Israel has a history of breaking ceasefires “and making it appear it wasn’t its fault,” according to Mairav Zonszein, an expert on Israel-Palestine. In fact, it has already done so: a sniper shot dead a child in Rafah on Monday, and two more Palestinians were killed by Israeli tank fire on Thursday. In the past, such sabotage has often been because Israel did not feel peace was in its short-term interest. Nothing new there, as evidenced by Benyamin Netanyahu’s insistence on remaining the single greatest hindrance to an armistice over the last year.
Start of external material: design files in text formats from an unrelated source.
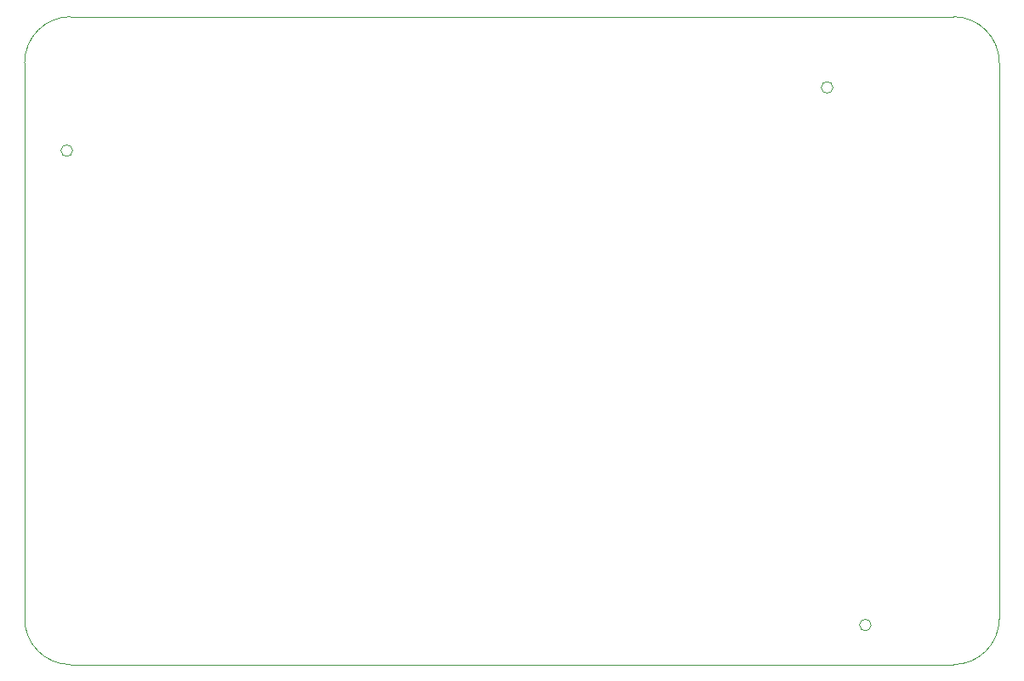
<source format=gbr>
%TF.GenerationSoftware,KiCad,Pcbnew,(5.1.12-1-10_14)*%
%TF.CreationDate,2021-11-26T20:13:54-05:00*%
%TF.ProjectId,Untitled,556e7469-746c-4656-942e-6b696361645f,rev?*%
%TF.SameCoordinates,Original*%
%TF.FileFunction,Profile,NP*%
%FSLAX46Y46*%
G04 Gerber Fmt 4.6, Leading zero omitted, Abs format (unit mm)*
G04 Created by KiCad (PCBNEW (5.1.12-1-10_14)) date 2021-11-26 20:13:54*
%MOMM*%
%LPD*%
G01*
G04 APERTURE LIST*
%TA.AperFunction,Profile*%
%ADD10C,0.050000*%
%TD*%
G04 APERTURE END LIST*
D10*
X164279000Y-87312500D02*
G75*
G03*
X164279000Y-87312500I-576000J0D01*
G01*
X168084500Y-140843000D02*
G75*
G03*
X168084500Y-140843000I-576000J0D01*
G01*
X88587000Y-93599000D02*
G75*
G03*
X88587000Y-93599000I-576000J0D01*
G01*
X176276000Y-80264000D02*
G75*
G02*
X180848000Y-84836000I0J-4572000D01*
G01*
X180848000Y-140208000D02*
G75*
G02*
X176276000Y-144780000I-4572000J0D01*
G01*
X88392000Y-144780000D02*
G75*
G02*
X83820000Y-140208000I0J4572000D01*
G01*
X83820000Y-84836000D02*
G75*
G02*
X88392000Y-80264000I4572000J0D01*
G01*
X180848000Y-140208000D02*
X180848000Y-84836000D01*
X88392000Y-144780000D02*
X176276000Y-144780000D01*
X83820000Y-84836000D02*
X83820000Y-140208000D01*
X176276000Y-80264000D02*
X88392000Y-80264000D01*
M02*

</source>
A ceasefire proposal in May, for example, which was almost indistinguishable from the one now taking hold, was rejected by the Israeli prime minister.

 

And some in his government want to keep it that way. Far-right finance minister Bezalel Smotrich claims he has received assurances from Netanyahu that the war will continue. Another cabinet member, Itamar Ben-Gvir, along with crowds of ultra-nationalist Israelis, complained bitterly about the pause in fighting. His resignation points in one direction: Netanyahu has no incentive to keep this truce intact.

 

But what does Israel have to gain from continuing its assault on Gaza? Even the US Secretary of State Anthony Blinken acknowledged the futile nature of Israel’s stated aim to eliminate Hamas. The group “has recruited almost as many militants as it has lost,” he explained. Yet the costs have been immeasurable. Israel stands accused of genocide at the ICJ, an allegation supported by human rights groups including Amnesty International. In such a vein of inexplicable violence, Netanyahu’s government delayed the enforcement of the ceasefire last Sunday, killing 19 Palestinians in those three hours.

 

The reality is that Israel’s ‘war’, which evidently fails to make sense in the usual legal-based lexicon of international relations, has been the most acute expression of its internalised and institutionalised settler colonial violence, a raw exposition of its raison d’état. Such structures do not tend to subscribe to the principles of ceasefires and peace treaties. Mr Smotrich would rather “erase their [Palestinians’] smile again and replace it with cries of grief and the wails of those who were left with nothing.”

 

Unsurprisingly, there is no constraint on Israel to abide by phases two and three of the ceasefire, which would otherwise see it completely withdraw from Gaza. Likewise, the deal addresses nothing beyond the immediate military situation. No one dares ask how Gaza might be governed in the event of a lasting peace.

 

So, Gaza has been flattened, Israel will not pay the price (outside the courts at least) and is instead weighing up whether to annex the West Bank. Is there cause for hope? If Smotrich were to follow Ben-Gvir and resign, that could cause a governmental collapse and subsequent elections. And Netanyahu is still on trial for corruption charges in Israel. Likewise, although most of the Western world has turned a blind eye to Israel’s crimes in Gaza, a second Trump term could provide the opportunity for a reset in policy. Israel is not so far from pariahdom, after all.

 

It is only realistic to expect this truce to hold temporarily; Trump, who deserves some credit for brokering the deal, has already said he is “not confident” it will last. To say otherwise would be to offer false hope. In Arabic, one translation for ‘ceasefire’ is the noun hudna (هدنة), literally ‘calm’ or ‘quiet’. Perhaps, if not an end to the ‘war’, that is what the Palestinians of Gaza can expect in the coming days.